I am definitely grabbing the Server 2012 preview ASAP off TechNet to learn it.
Best Practices - Windows 7 Virtualization by Tim Flite
The last time I had any exposure to Virtual Desktop Initiatives was a few years back when VMware was first introducing the whole idea to us. In the meantime, I’ve used Citrix as an end-user, briefly read about AppV, and read up on thin clients. VDI paired with Windows 7 (and 8) looks like a promising idea, but also seems to be intersecting in a weird way with the Bring your own Device (BYOD) movement.
When I think BYOD, I typically think of Smartphones and Tablets, as that’s where the movement has gotten started. But, soon it seems like we’re going to see BYOD starting to mean Bring Your Own Anything and just use it. Ultrabooks, Android Tablets, iPad, Smartphones, Windows Surface. VDI can, and does work with any of these technologies.
You can now, with the right backend infrastructure, seamlessly roam from Laptop, to Tablet, back to Laptop, all while your desktop infrastructure actually runs server-side somewhere in your companies data center.
Or maybe not in your companies data center. Can you imagine VDI consisting of Microsoft Cloud/Azure services running the desktops, managed by Windows InTune, delivered to devices that your company doesn’t even own? We’re not that far off from this, and I think it’s going to happen soon.

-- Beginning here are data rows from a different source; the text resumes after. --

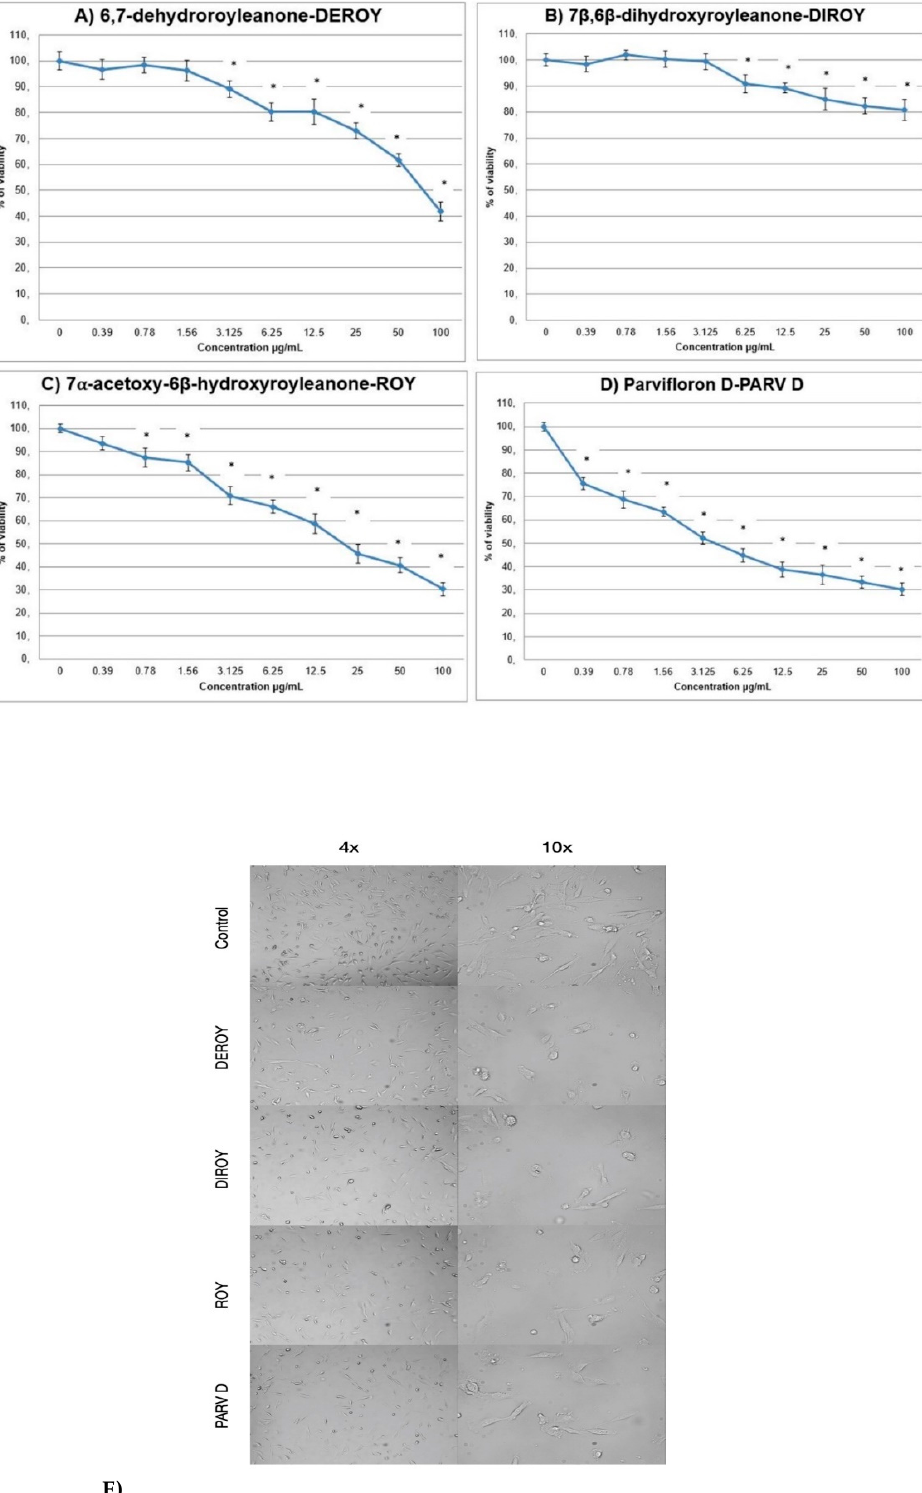
Figure 2. ( A – E ) The e ff ect of Deroy, Diroy, Roy, and Parv D treatment on cell viability after 24-h incubation. The primary H7PX glioma cells were treated with di ff erent concentrations of these compounds. The y-axis shows the percentage of cell viability. Data are reported as means ± SD of three determinations. * P < 0.05 vs untreated cells E. Representative photos showing primary H7PH glioma cells after 24 h treatment with IC50 concentrations of given compounds at di ff erent magnifications 4 × and 10 × . Photos were captured with HDCE-X5 digital microscope camera using ScopeImage9.0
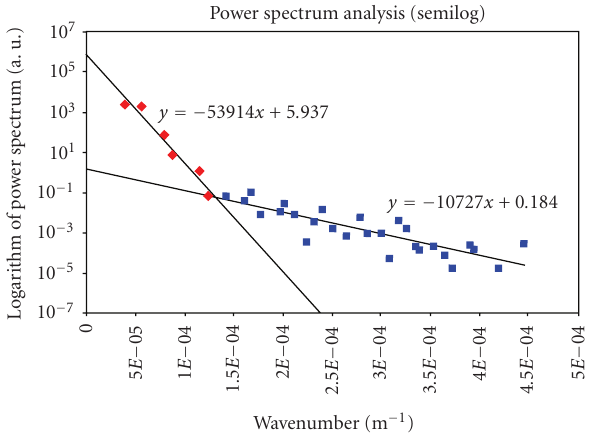
Figure 5: Results of the power spectrum analysis of the Bouguer gravity field using 2D Fast Fourier Transform. Black lines represent the trends of the linear regression separating the spectrum in a local trend (blue squares) and a regional trend (red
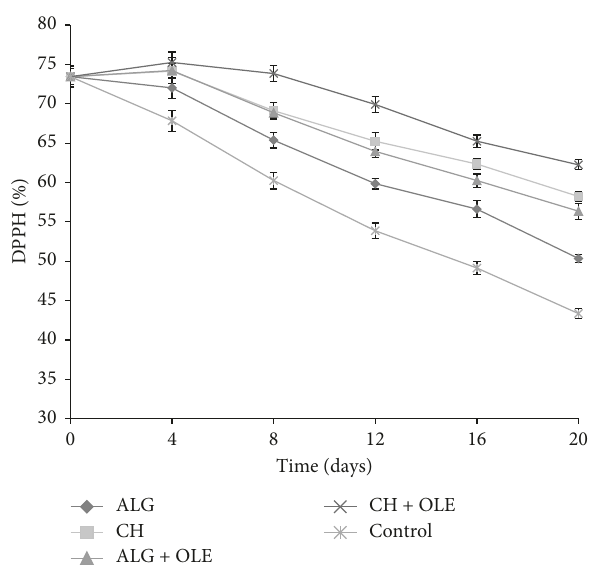
Figure 4: Changes in antioxidant activity expressed as the per- centage inhibition of DPPH radical. ALG: 3% alginate, CH: 1% chitosan, ALG +OLE: 3% alginate+ 1% olive leaves extract (OLE), CH +OLE: 1% chitosan+1% OLE, and control: distilled water.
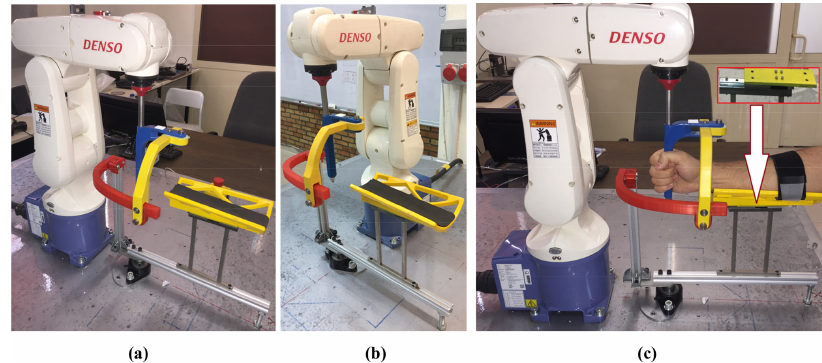
Figure 13. Overall system with base for forearm.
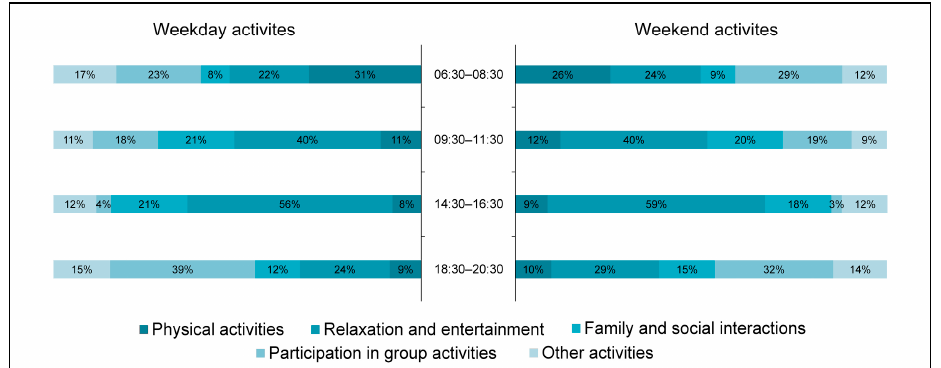
Figure 6. The composition structures of the five park use categories across the four periods on weekdays and weekends.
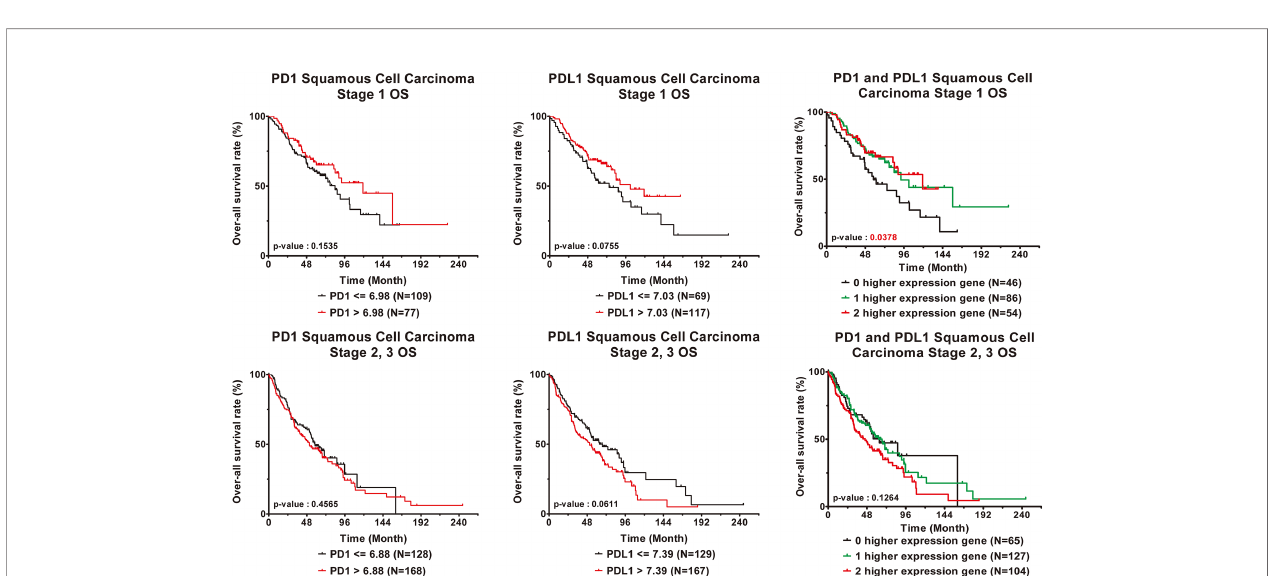
FIGURE 4 | Clinical outcome interacted with expression levels of PD1 or PDL1 in squamous cell carcinoma lung cancer patients. Kaplan-Meier statistical analyses were conducted to examine the association between over-all survival and the expression of PD1 and PDL1 and the number of higher expressed genes in early stage (top) and late stage (bottom) squamous cell carcinoma lung cancer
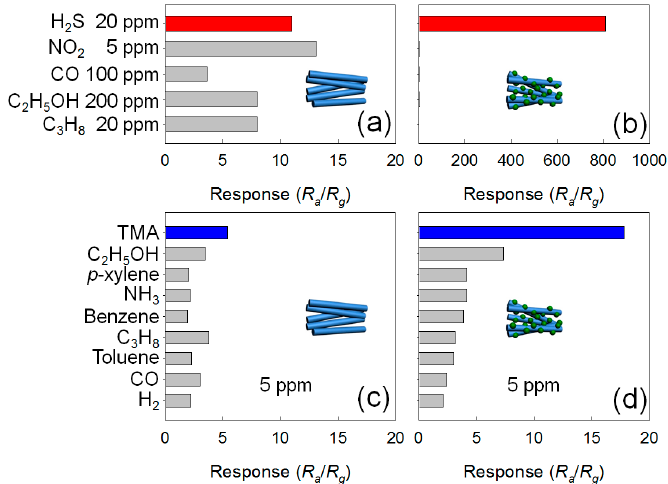
Figure 4. Gas selectivity of ( a ) pristine SnO 2 NW network sensor and ( b ) CuO-decorated SnO 2 NW network sensors at 300 ◦ C; gas selectivity of ( c ) pristine ZnO NW network sensor and ( d ) Cr 2 O 3 -decorated ZnO NW network sensor at 400 ◦ C. Adapted from [80,91] with permission; ( a , b ) [91] Copyright (2009) Elsevier; ( c , d ) [80] Copyright (2012) IOP Publishing Ltd.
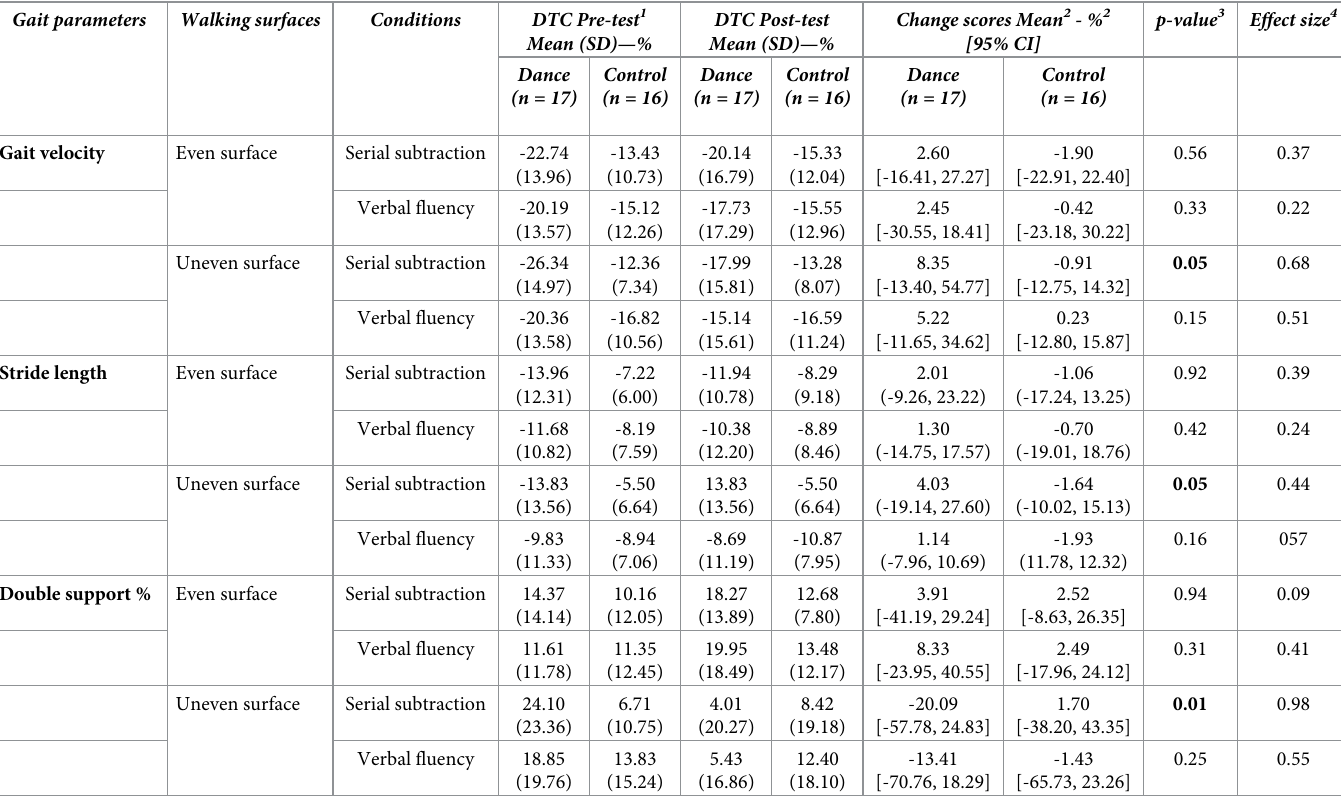
Table 4. Calculation of dual task cost for gait variables during verbal fluency task and serial subtraction tasks on even surface and uneven surface. Gait parameters Walking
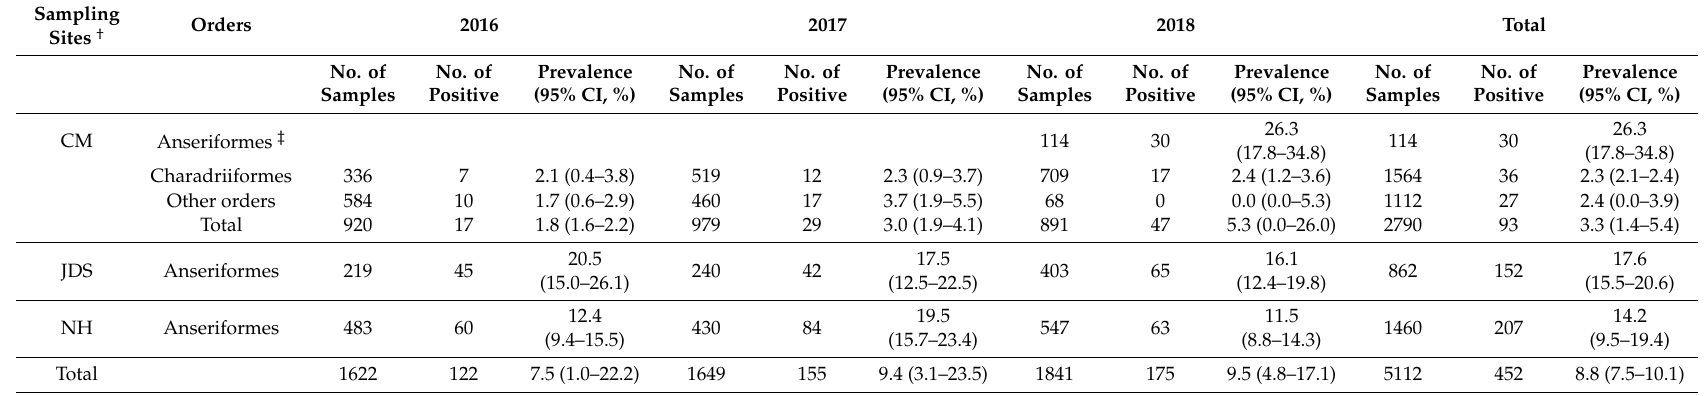
Table 1. Prevalence of influenza A virus in wild birds in Shanghai,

But, we’ve still got the MDM problem here. In some fashion, that device the user brings to your BYOD party is still going to need to managed and cleared for takeoff. Whether that is through Mobile NAC technologies, thin clients with stripped down operating systems of limited attack surface, will vary based on the devices chosen, and each company.
Microsoft’s future plans for Windows on the desktop, phone, tablets, and servers is starting to look very “cloud”-y.